Both clinicians and clients who share adoption-related trauma in common may experience a narrative burden—an imposed obligation to prove the realness of kinship connections. Deeply personal experience with narrative burden strengthens a clinician’s understanding of the client’s experience but also challenges the clinician to avoid seeking self-validation through a client’s narrative. Clinicians may experience a strong sense of advocacy specifically for clients with whom they share the same role in adoption, and countertransference from shared community roles and experiences when identified and used appropriately, benefits clients.

Clinicians with personal adoption connections may also feel strongly about depathologizing adoption. This is consistent with the work of clinicians, such as adoptee Susan Harris O’Connor, who developed a transracial identity model (Tien, O’Connor, & Pillidge, 2012) in part to differentiate a transracial adoptee’s sense of feeling white with body dysmorphia (S. O’Connor, personal communication, April 28, 2013) and adoptive mother and adult adoptee colleagues, DiAnne Borders and Francie Portnoy, who developed an adoption re-construction model that normalizes a wide range of adoptee emotional responses to adoption (Penny, Borders, & Portnoy, 2007).

Lastly, these clinicians are tasked with identifying countertransference and differentiating between their own emotions and the client’s before responding to the client. A clinician’s personal experience with adoption may aid him or her in understanding how a client with similar experience may feel; however, clinicians must not let their own emotions contaminate the interaction and must keep the focus on the client’s needs.

What Now?

I am among many professionals who professed to my young fostered client that we want her to teach us what it is like to be her. That the space between us is a holding space for things painful and scary. In the moment I described, I realized what I was asking of her as I gained just a glimpse, a reminder, of what it is like to feel engulfed by rejection. My process recording that day was full of questions, guesses, and remarks about my feelings but few answers or conclusions.

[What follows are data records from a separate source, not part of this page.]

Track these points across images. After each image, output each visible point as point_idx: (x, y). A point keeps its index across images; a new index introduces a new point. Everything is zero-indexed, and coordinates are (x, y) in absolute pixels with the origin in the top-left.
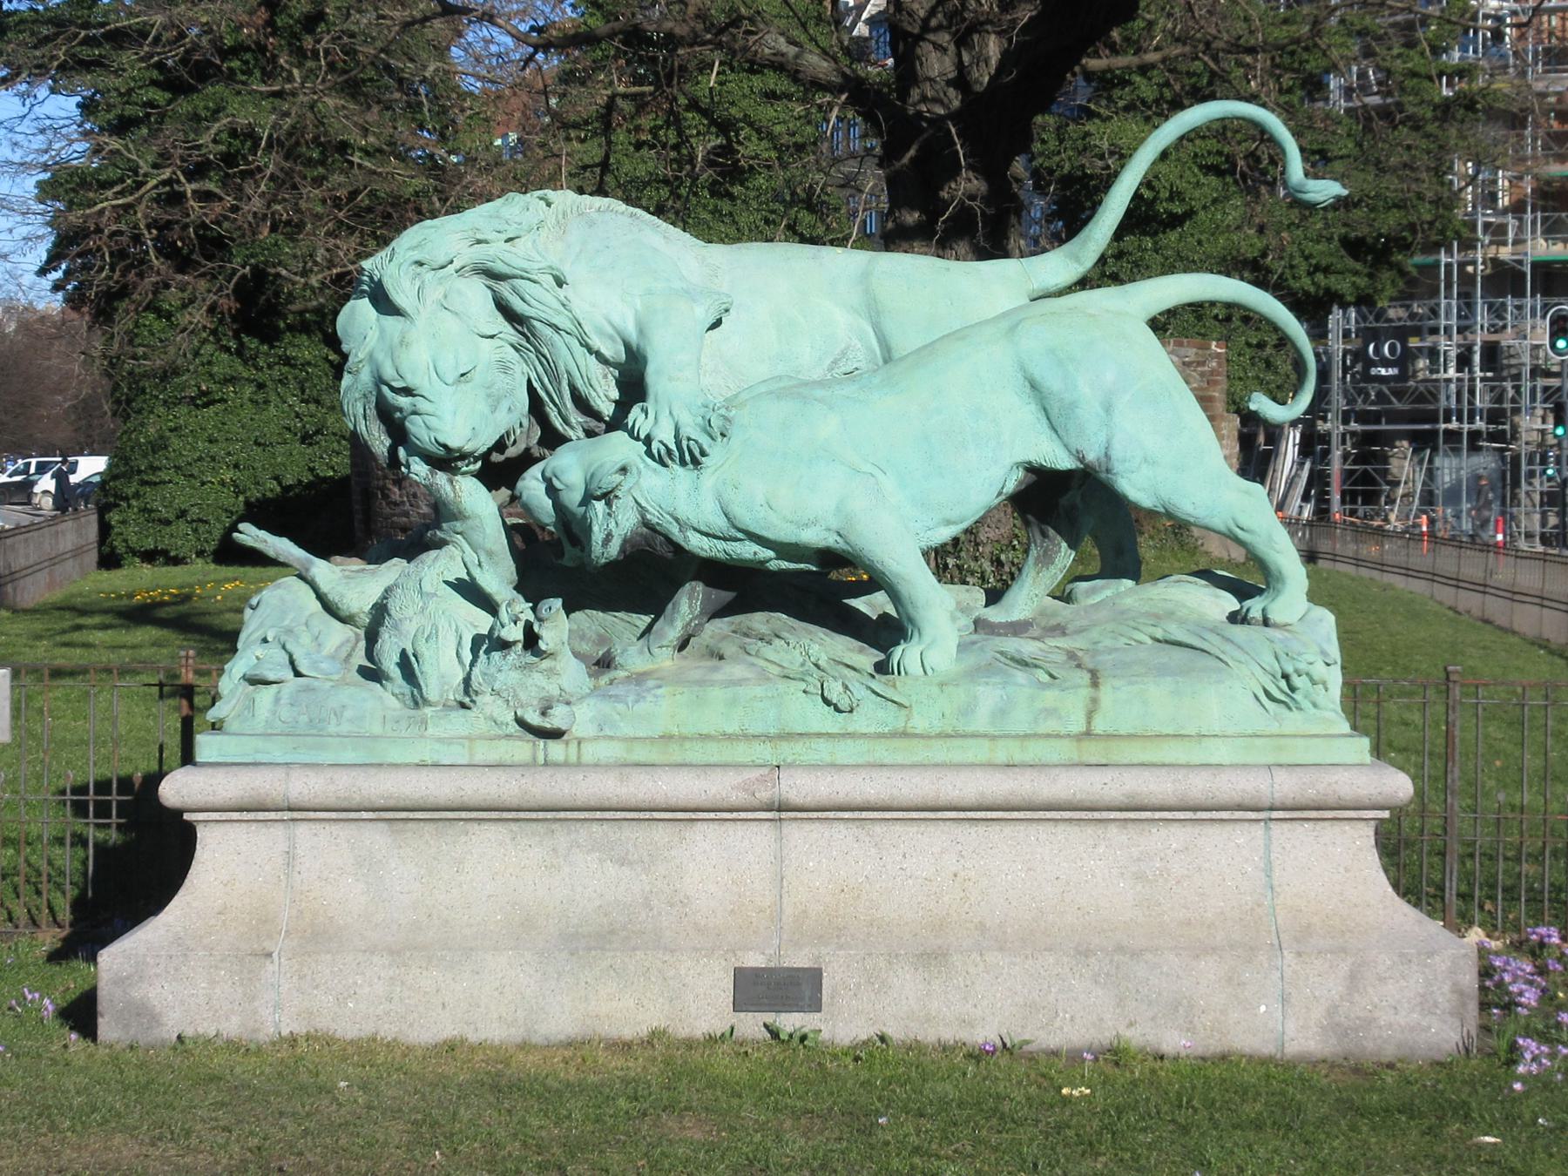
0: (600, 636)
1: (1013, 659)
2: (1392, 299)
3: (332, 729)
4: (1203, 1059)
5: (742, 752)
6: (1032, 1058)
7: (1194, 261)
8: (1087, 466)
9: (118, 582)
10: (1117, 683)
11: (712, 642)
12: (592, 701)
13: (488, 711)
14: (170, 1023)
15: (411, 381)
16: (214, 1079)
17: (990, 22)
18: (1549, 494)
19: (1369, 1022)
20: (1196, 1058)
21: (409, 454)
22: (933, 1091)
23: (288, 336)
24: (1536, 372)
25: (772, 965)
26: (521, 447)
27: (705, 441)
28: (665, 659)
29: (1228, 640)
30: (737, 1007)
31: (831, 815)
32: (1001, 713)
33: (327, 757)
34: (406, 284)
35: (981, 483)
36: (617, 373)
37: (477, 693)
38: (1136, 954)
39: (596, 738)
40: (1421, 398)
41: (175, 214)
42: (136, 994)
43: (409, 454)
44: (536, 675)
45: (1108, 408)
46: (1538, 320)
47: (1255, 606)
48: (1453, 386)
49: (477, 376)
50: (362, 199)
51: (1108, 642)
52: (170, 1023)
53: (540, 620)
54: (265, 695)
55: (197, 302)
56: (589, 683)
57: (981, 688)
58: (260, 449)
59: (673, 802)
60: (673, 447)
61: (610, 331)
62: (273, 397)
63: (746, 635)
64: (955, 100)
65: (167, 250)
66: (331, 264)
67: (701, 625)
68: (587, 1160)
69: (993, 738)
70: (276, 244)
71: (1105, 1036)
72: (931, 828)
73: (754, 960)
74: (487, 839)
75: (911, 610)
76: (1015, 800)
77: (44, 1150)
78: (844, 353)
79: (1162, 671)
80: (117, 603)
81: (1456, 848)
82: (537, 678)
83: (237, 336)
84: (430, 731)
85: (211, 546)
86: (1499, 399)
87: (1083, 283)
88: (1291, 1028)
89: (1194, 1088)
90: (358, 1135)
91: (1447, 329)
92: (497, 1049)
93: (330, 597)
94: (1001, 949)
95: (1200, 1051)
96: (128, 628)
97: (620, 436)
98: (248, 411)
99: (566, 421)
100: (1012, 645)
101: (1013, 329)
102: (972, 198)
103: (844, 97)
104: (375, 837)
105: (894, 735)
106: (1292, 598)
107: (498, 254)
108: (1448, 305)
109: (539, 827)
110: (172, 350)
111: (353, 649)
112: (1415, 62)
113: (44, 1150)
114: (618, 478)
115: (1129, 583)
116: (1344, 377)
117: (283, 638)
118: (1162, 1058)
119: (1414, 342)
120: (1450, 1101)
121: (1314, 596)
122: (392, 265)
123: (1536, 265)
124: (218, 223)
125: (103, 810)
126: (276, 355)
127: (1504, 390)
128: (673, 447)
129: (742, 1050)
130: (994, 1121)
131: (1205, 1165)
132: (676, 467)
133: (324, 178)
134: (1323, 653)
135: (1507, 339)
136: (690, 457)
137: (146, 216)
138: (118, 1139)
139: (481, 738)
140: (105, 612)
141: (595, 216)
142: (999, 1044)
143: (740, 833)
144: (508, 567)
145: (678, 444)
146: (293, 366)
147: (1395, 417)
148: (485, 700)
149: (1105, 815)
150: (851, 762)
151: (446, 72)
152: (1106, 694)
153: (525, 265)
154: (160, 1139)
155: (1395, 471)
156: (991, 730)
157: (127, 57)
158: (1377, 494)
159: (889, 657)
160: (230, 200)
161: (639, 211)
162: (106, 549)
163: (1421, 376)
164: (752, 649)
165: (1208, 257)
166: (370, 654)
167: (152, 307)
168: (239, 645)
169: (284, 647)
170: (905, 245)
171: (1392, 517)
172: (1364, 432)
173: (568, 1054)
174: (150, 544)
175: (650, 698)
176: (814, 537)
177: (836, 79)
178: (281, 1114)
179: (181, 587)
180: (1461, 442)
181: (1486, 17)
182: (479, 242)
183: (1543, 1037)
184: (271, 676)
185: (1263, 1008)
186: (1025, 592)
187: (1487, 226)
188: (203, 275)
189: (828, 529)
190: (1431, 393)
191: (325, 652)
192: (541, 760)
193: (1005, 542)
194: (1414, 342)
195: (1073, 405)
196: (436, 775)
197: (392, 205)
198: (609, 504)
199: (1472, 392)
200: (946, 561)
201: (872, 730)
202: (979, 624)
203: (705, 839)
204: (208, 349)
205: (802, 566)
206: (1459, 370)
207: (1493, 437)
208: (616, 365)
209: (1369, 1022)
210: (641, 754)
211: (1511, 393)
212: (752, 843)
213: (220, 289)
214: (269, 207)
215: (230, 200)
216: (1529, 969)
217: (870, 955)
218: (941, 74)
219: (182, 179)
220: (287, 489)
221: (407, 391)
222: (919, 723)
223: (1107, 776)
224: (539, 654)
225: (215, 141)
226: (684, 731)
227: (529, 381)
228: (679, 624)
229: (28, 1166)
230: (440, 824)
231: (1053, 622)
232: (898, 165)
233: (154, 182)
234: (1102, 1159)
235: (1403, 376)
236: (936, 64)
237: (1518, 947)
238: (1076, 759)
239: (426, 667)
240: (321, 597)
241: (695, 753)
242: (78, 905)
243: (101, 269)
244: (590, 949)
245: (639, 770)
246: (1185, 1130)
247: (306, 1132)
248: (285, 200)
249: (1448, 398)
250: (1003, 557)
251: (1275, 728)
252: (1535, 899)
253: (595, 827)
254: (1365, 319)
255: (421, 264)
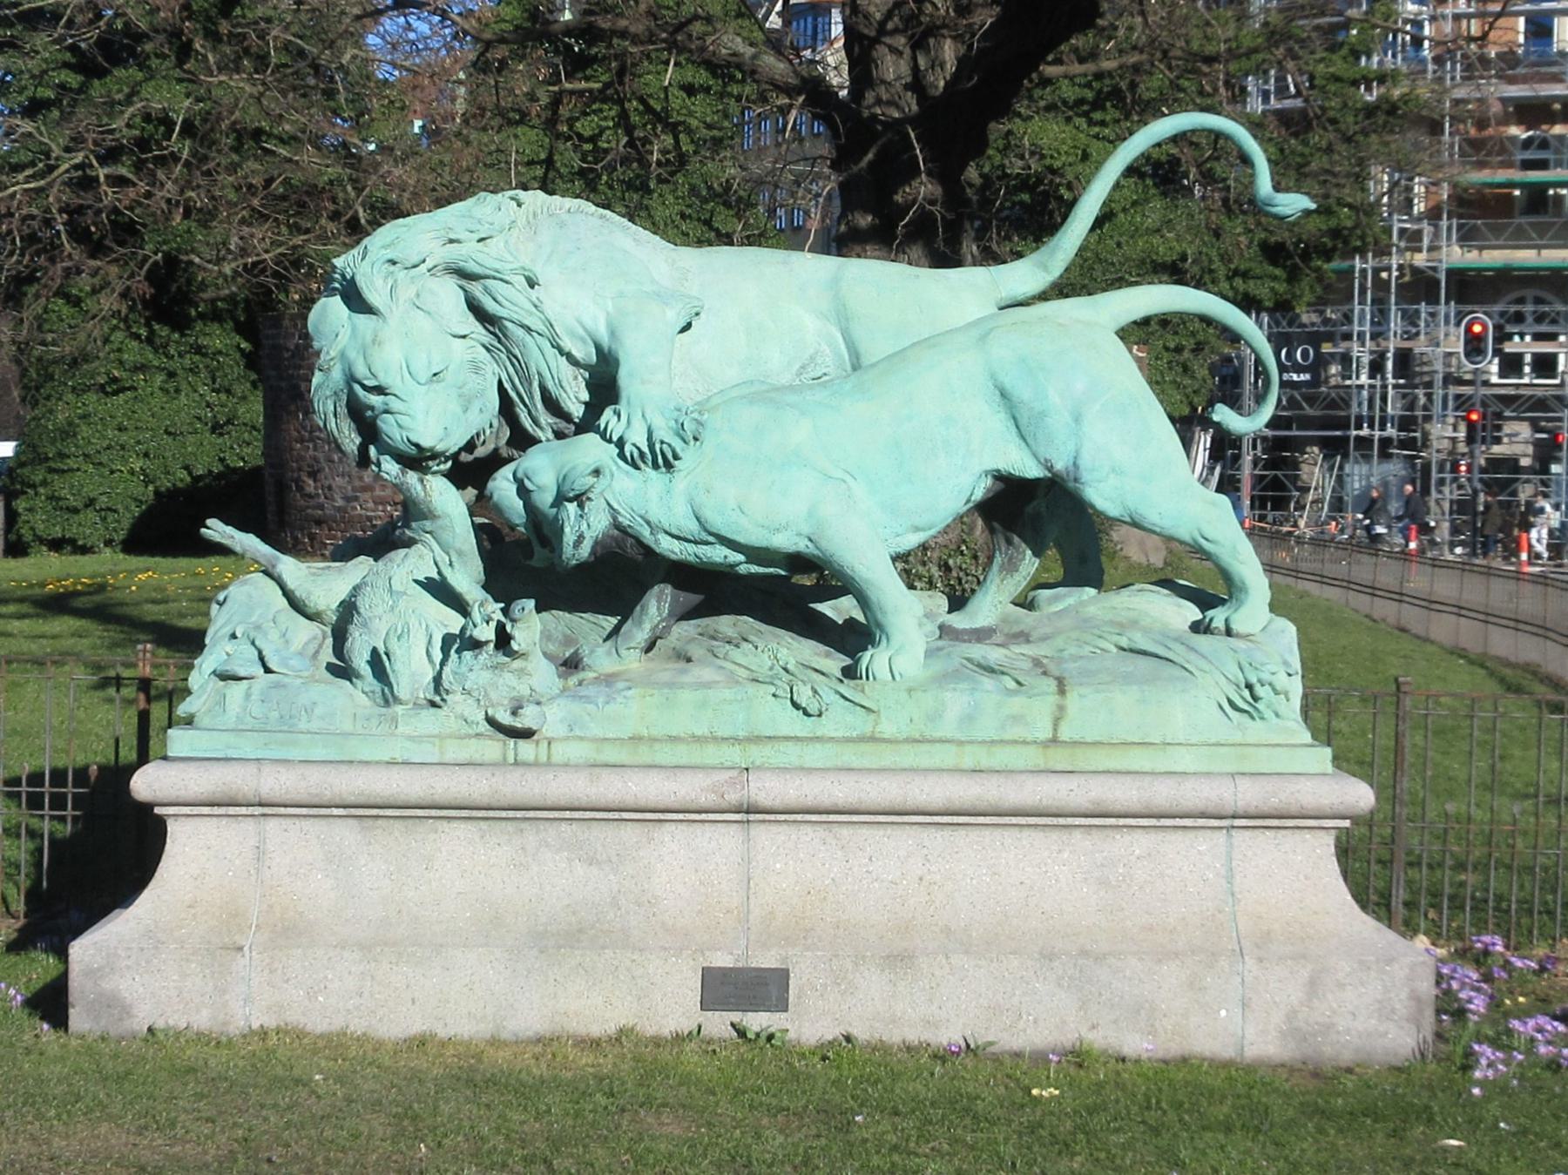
0: (565, 636)
1: (979, 665)
2: (1309, 304)
3: (303, 726)
4: (1166, 1062)
5: (711, 754)
6: (997, 1059)
7: (1113, 264)
8: (1055, 475)
9: (26, 571)
10: (1083, 690)
11: (678, 645)
12: (562, 701)
13: (459, 709)
14: (141, 1015)
15: (384, 380)
16: (192, 1070)
17: (944, 26)
18: (1458, 502)
19: (1330, 1027)
20: (1158, 1061)
21: (380, 452)
22: (905, 1091)
23: (199, 326)
24: (1449, 379)
25: (740, 965)
26: (490, 447)
27: (678, 445)
28: (632, 661)
29: (1192, 649)
30: (704, 1006)
31: (799, 817)
32: (969, 719)
33: (295, 754)
34: (379, 282)
35: (954, 488)
36: (587, 375)
37: (447, 692)
38: (1100, 958)
39: (567, 738)
40: (1333, 405)
41: (87, 199)
42: (107, 985)
43: (380, 452)
44: (507, 675)
45: (1077, 419)
46: (1452, 329)
47: (1218, 616)
48: (1365, 393)
49: (448, 376)
50: (277, 187)
51: (1073, 650)
52: (141, 1015)
53: (513, 621)
54: (236, 690)
55: (109, 287)
56: (558, 683)
57: (948, 695)
58: (170, 440)
59: (642, 803)
60: (646, 450)
61: (581, 331)
62: (184, 386)
63: (714, 638)
64: (911, 104)
65: (79, 234)
66: (243, 252)
67: (667, 629)
68: (572, 1155)
69: (961, 743)
70: (189, 231)
71: (1068, 1039)
72: (898, 831)
73: (722, 960)
74: (457, 837)
75: (879, 616)
76: (982, 806)
77: (33, 1138)
78: (812, 358)
79: (1127, 679)
80: (29, 592)
81: (1402, 857)
82: (508, 678)
83: (148, 325)
84: (400, 729)
85: (121, 535)
86: (1411, 406)
87: (1043, 297)
88: (1251, 1032)
89: (1160, 1090)
90: (342, 1128)
91: (1361, 335)
92: (468, 1044)
93: (297, 594)
94: (967, 952)
95: (1160, 1054)
96: (44, 617)
97: (591, 438)
98: (160, 398)
99: (535, 422)
100: (978, 651)
101: (983, 338)
102: (932, 202)
103: (801, 99)
104: (345, 833)
105: (862, 739)
106: (1253, 609)
107: (470, 254)
108: (1362, 311)
109: (510, 826)
110: (82, 336)
111: (321, 646)
112: (1339, 66)
113: (33, 1138)
114: (591, 480)
115: (1092, 591)
116: (1256, 381)
117: (252, 635)
118: (1124, 1060)
119: (1327, 348)
120: (1413, 1105)
121: (1274, 607)
122: (369, 261)
123: (1451, 273)
124: (131, 209)
125: (58, 802)
126: (186, 343)
127: (1416, 398)
128: (646, 450)
129: (710, 1048)
130: (968, 1121)
131: (1179, 1164)
132: (649, 470)
133: (239, 165)
134: (1286, 663)
135: (1420, 346)
136: (662, 460)
137: (59, 200)
138: (103, 1129)
139: (450, 736)
140: (21, 600)
141: (565, 217)
142: (963, 1045)
143: (708, 835)
144: (477, 565)
145: (651, 446)
146: (205, 355)
147: (1306, 423)
148: (455, 699)
149: (1070, 821)
150: (819, 765)
151: (366, 60)
152: (1072, 700)
153: (497, 265)
154: (146, 1128)
155: (1305, 477)
156: (959, 736)
157: (40, 39)
158: (1288, 499)
159: (857, 662)
160: (143, 187)
161: (607, 212)
162: (12, 537)
163: (1333, 382)
164: (721, 651)
165: (1128, 259)
166: (339, 650)
167: (61, 293)
168: (207, 641)
169: (253, 643)
170: (858, 249)
171: (1302, 523)
172: (1275, 437)
173: (538, 1049)
174: (57, 532)
175: (620, 700)
176: (786, 541)
177: (793, 81)
178: (262, 1106)
179: (91, 577)
180: (1372, 449)
181: (1406, 21)
182: (451, 241)
183: (1495, 1043)
184: (242, 673)
185: (1223, 1013)
186: (989, 598)
187: (1402, 232)
188: (116, 260)
189: (799, 534)
190: (1342, 399)
191: (292, 649)
192: (544, 759)
193: (954, 547)
194: (1327, 348)
195: (1043, 415)
196: (406, 773)
197: (308, 193)
198: (581, 506)
199: (1384, 399)
200: (912, 567)
201: (839, 734)
202: (944, 630)
203: (673, 840)
204: (118, 336)
205: (771, 570)
206: (1372, 376)
207: (1403, 444)
208: (586, 367)
209: (1330, 1027)
210: (612, 754)
211: (1422, 400)
212: (720, 844)
213: (132, 276)
214: (182, 192)
215: (143, 187)
216: (1475, 976)
217: (836, 956)
218: (899, 78)
219: (95, 162)
220: (200, 478)
221: (380, 390)
222: (887, 729)
223: (1073, 782)
224: (511, 654)
225: (128, 126)
226: (655, 732)
227: (500, 383)
228: (647, 626)
229: (19, 1153)
230: (411, 821)
231: (1016, 629)
232: (855, 169)
233: (66, 166)
234: (1079, 1158)
235: (1315, 382)
236: (892, 67)
237: (1462, 954)
238: (1042, 767)
239: (398, 666)
240: (288, 594)
241: (665, 755)
242: (33, 896)
243: (12, 254)
244: (560, 947)
245: (609, 770)
246: (1156, 1131)
247: (288, 1124)
248: (199, 186)
249: (1360, 404)
250: (951, 562)
251: (1238, 737)
252: (1479, 906)
253: (564, 826)
254: (1278, 324)
255: (394, 263)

When faced with the strong countertransference that day with my young foster youth client, I felt frozen, as I often do when confronted with my adoption loss. I sat with her, quiet while she spoke. I asked myself questions that seemed impossible to answer. Are these her emotions? Are these my emotions? With the wisdom of mentors in the adoption community, I have answers and am on the path to developing skills to manage and use countertransference. Although the use of countertransference will be an ongoing, skill-building process for me, wisdom from my peers and mentors has provided me with some guiding principles to lay a stronger foundation on which to build this skill.

Interviewed Clinician Biographies

Joy Lieberthal Rho, MSW, LCSW is an Asian-American woman who identifies as an adoptee. She was born in Korea and adopted at age six through closed international adoption to the U.S. by white parents. Ms. Rho is a private practitioner who serves adoptees and adoptive parents and specializes in young children to adults—most prominently in adolescents.

Kat Nielsen, MSW, Ph.D. candidate, is a black woman who identifies as a birth parent. She placed her son through private U.S. domestic infant adoption with white parents in an open adoption—meaning she has a direct relationship with her son and his family. Until recently, she counseled pregnant women considering adoption, provided post-placement support, and created training for adoptive parents and social workers.

Martha Crawford, MSW, LCSW is a white woman who identifies as an adoptive parent, the granddaughter of an adoptee, and the sister of an adoptee. She and her husband adopted two Korean-born children through international adoption to the U.S. Ms. Crawford has been a private practitioner for 20 years with a portion of clientele comprised of adult adoptees, birth and adoptive parents, and youth in foster-care and foster-adopt placements. She also co-facilitates groups and workshops for adoptive parents in collaboration with adult adoptees.